隠されたもの
灰の雪が降っていた。
玲瓏山の半ばに、力尽きて倒れ伏した肢体があった。
「愚かよの。結局そなたは殺される。愛して、愛して、……愛してやまぬ者たちに」
柴宿は穏やかに目尻に皺をよせる。
「こなたの手をとれば、かようなことにはならなかった」
皮肉げに、吐き捨てるように憐花は彼を睨んだ。
「お許しください。やはりひとは、ひとの手で救わねば」
優しく落ち着いたその声に、憐花は嘲笑うように口を歪める。
「結果はどうじゃ?そなたは結局なにもできぬまま死ぬであろ」
「そうでしょうか」
柴宿は微笑んだ。

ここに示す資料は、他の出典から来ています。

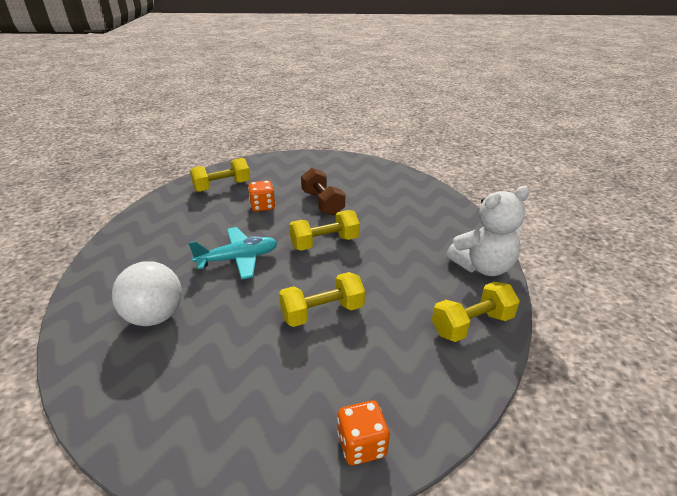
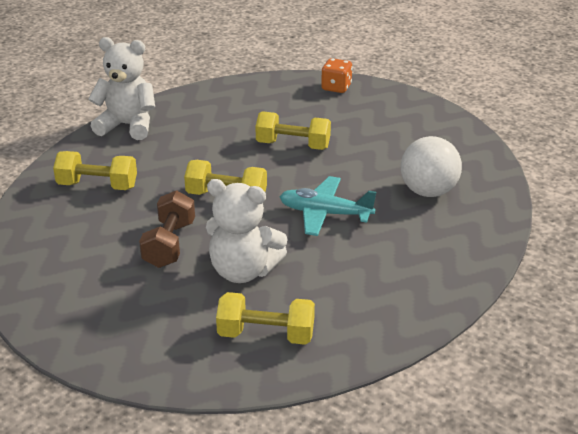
camera: 145 degrees left, 0 degrees up
(262, 206) = (243, 271): orange dice -> white teddy bear
(472, 325) = (201, 102): yellow dumbbell -> yellow dumbbell (97, 186)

優しく、限りなく優しかった。
「そなた、」
憐花はぴくりと瞼を震わせた。
「それほどか。こなたを拒んで、振り切って。それほど……」
柴宿は何も答えなかった。
何もかも、知っている表情だった。
憐花が愛して、同時に畏れたもの。
浅ましく、貪欲で、それでいて美しいもの。
「大切なものです。貴女もでしょう?」
それでも信じ、愛しているのだと。
柴宿は微かに笑んだ。
灰の雪が積もる。
雪は、すべてを覆い隠した。
雪の下には、雪椿が一輪、寄り添うように落ちていた。